Connect to a VPN Your computer will now attempt to connect to the remote VPN server using the details that you have provided while setting up the profile
-
(Conditional) If you did not provide a username and password during the setup, you will be asked for it now. Enter the credentials and proceed with the VPN connection.
Learn how to check the VPN connection status from the command line.
In case the connection fails, you have likely misconfigured the VPN profile.

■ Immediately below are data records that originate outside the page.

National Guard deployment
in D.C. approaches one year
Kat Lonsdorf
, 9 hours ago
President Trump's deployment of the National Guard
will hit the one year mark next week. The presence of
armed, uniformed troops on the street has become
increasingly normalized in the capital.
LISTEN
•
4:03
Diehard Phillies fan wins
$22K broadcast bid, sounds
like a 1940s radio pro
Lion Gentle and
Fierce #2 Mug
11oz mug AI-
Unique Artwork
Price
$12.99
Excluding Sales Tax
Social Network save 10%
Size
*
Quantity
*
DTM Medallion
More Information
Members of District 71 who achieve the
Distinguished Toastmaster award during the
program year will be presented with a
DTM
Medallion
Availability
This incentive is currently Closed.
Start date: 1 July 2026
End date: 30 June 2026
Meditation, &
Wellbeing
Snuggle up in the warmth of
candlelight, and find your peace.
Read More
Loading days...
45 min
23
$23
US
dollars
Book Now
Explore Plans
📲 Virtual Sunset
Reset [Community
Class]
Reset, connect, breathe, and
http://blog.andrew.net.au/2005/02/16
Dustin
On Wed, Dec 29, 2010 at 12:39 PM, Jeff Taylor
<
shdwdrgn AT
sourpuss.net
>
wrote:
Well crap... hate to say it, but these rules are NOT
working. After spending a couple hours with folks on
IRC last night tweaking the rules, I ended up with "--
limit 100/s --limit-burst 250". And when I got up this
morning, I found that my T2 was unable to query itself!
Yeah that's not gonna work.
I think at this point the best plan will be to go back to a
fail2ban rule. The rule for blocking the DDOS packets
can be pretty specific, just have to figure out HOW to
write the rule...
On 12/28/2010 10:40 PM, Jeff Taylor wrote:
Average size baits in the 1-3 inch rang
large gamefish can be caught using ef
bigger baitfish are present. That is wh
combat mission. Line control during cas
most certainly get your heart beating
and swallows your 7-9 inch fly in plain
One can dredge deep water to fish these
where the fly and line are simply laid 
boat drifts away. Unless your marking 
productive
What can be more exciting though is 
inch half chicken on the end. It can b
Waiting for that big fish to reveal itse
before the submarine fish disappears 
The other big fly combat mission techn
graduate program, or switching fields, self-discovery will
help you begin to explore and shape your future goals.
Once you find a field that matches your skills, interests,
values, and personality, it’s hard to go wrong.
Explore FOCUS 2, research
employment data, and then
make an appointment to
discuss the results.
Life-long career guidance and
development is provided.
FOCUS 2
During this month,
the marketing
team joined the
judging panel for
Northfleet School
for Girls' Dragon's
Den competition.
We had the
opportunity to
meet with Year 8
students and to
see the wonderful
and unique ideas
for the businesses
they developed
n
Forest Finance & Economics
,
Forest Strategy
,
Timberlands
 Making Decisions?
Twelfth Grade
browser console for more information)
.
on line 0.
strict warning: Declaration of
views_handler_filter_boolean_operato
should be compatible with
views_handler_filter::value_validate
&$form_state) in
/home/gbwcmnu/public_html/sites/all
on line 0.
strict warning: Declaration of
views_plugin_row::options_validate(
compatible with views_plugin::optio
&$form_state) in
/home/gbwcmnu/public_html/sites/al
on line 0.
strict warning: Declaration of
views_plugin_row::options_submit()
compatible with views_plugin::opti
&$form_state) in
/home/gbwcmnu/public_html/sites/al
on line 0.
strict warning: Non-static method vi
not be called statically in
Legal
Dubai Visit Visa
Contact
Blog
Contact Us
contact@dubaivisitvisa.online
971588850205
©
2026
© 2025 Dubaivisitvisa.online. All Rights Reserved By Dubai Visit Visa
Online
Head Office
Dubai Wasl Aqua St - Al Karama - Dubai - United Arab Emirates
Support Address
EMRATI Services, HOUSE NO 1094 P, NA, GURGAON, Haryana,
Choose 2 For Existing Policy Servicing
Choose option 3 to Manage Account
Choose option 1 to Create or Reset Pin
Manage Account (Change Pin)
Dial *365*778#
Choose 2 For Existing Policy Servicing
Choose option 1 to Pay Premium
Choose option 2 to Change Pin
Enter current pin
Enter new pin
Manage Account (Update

You can change the settings of an existing VPN profile by clicking “Advanced options” under the profile and then clicking “Edit.”
When you no longer need to be connected to the VPN server, you can go to the VPN settings page and click “Disconnect” in front of the VPN profile.

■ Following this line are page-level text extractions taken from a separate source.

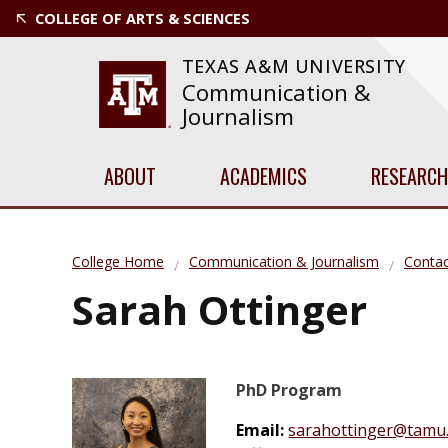
COLLEGE OF ARTS & SCIENCES
TEXAS A&M UNIVERSITY
Communication &
Journalism
ABOUT
ACADEMICS
RESEARCH
College Home
Communication & Journalism
Contac
Sarah Ottinger
PhD Program
Email:
sarahottinger@tamu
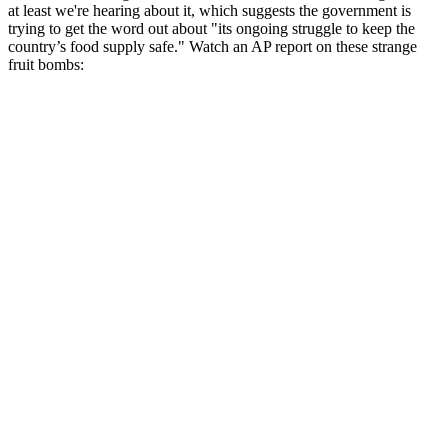
at least we're hearing about it, which suggests the government is
trying to get the word out about "its ongoing struggle to keep the
country’s food supply safe." Watch an AP report on these strange
fruit bombs:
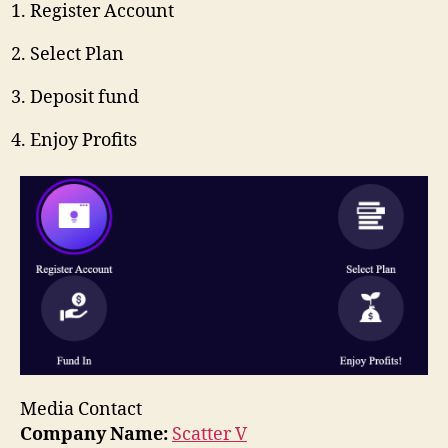
Register Account
Select Plan
Deposit fund
Enjoy Profits
Media Contact
Company Name:
Scatter V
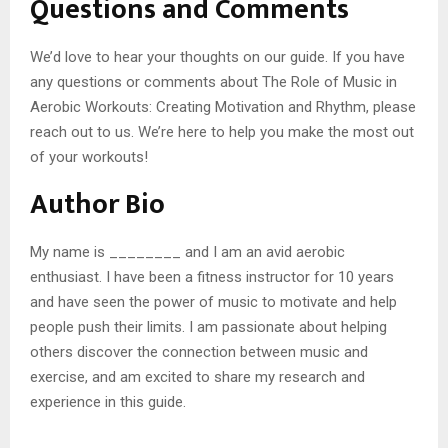
Questions and Comments
We’d love to hear your thoughts on our guide. If you have
any questions or comments about The Role of Music in
Aerobic Workouts: Creating Motivation and Rhythm, please
reach out to us. We’re here to help you make the most out
of your workouts!
Author Bio
My name is ________ and I am an avid aerobic
enthusiast. I have been a fitness instructor for 10 years
and have seen the power of music to motivate and help
people push their limits. I am passionate about helping
others discover the connection between music and
exercise, and am excited to share my research and
experience in this guide.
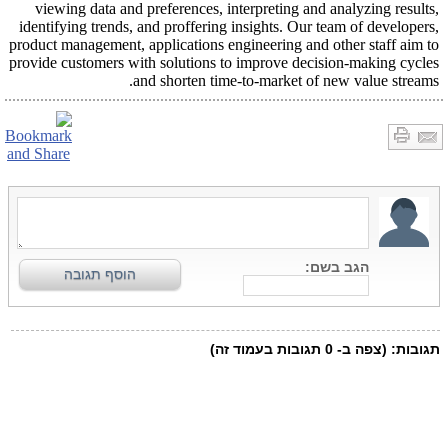
viewing data and preferences, interpreting and analyzing results,
identifying trends, and proffering insights. Our team of developers,
product management, applications engineering and other staff aim to
provide customers with solutions to improve decision-making cycles
and shorten time-to-market of new value streams.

How to Import a VPN Certificate
If you are using a third-party VPN service, and they gave you a digital certificate to use for authentication instead of a username and password, then you must add that certificate to your computer before establishing a VPN connection.

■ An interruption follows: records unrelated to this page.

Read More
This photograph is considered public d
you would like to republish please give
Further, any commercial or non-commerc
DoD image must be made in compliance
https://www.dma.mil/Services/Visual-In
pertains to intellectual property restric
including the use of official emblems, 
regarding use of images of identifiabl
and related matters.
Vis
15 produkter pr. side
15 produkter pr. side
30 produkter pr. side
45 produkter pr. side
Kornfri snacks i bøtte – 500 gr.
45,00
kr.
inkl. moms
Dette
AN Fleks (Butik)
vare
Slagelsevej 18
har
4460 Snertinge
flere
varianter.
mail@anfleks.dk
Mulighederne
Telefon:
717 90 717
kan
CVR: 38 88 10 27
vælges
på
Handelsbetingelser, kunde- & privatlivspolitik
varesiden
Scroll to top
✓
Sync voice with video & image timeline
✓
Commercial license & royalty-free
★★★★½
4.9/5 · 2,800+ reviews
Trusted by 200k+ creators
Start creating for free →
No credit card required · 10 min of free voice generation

A digital certificate authenticates your device, after adding it, to the remote VPN server and establishes a secure connection after verifying that you are who you say you are.
Perform the following steps to install a VPN certificate on your computer:
-
Open the Microsoft Management Console by typing in “mmc” in the Run Command box.
Open the Microsoft Management Console -
Click “File” from the ribbon menu and then click “Add/Remove snap-in…“
Add a new snap-in -
Select “Certificates” and then click “Add.”
Add the certificates snap-in -
Select “Computer account” and then click Next.
Manage certificates for computer account -
Select “Local computer” and click Finish.
Manage certificates for the local computer -
Click “Ok” on the add or Remote Snap-in window.
-
Expand the following from the left pane:
Certificates (Local Computer)>> Trusted Root Certification Authorities >> Certificates
-
Right-click “Certificates,” expand “All Tasks,” and then click “Import.”
Import a certificate The certificate import wizard will now open.
-
Click “Next.”
-
Click “Browse” and select the VPN certificate. Click “Next” when done.
Browse and select the certificate -
Enter the password for the certificate and click Next.
The password will be provided by the VPN service provider.
-
Leave the default selection on this page and click Next.
Define storage location for certificate and proceed -
Now click Finish.
You will now be prompted that the import has been successful. You can now proceed to connect to the VPN server, provided that you have already set up the VPN profile and made the necessary changes to the virtual VPN network adapter, as discussed above.
How to Delete or Remove a VPN Profile
In case you have unused VPN profiles configured on your computer, you can delete them permanently. Removing a VPN profile is easy.
-
Go to the following:
Settings app >> Network & internet >> VPN
-
Click on the VPN profile to expand its options.
Expand the VPN profile -
Click “Remove.”
Remove the network profile -
Click “Confirm.”
Confirm VPN profile removal
The VPN profile will now be removed.
Takeaway
The easiest way to connect a VPN is using the VPN service provider’s client software. It does not require much input or any significant configurations. All you must do is install the software, select a region to connect to the server, and click the “Connect” button.
However, in the case of a self-created VPN server, you have no client software. The only method to connect to it is using the built-in VPN client in the Windows OS. You can also use this approach if the actual third-party client software is not functioning as it should.
Setting up a manual VPN connection on a Windows computer can be tricky, especially if you do not know the technologies and protocols used during the process. Which is why we have compiled this detailed guide.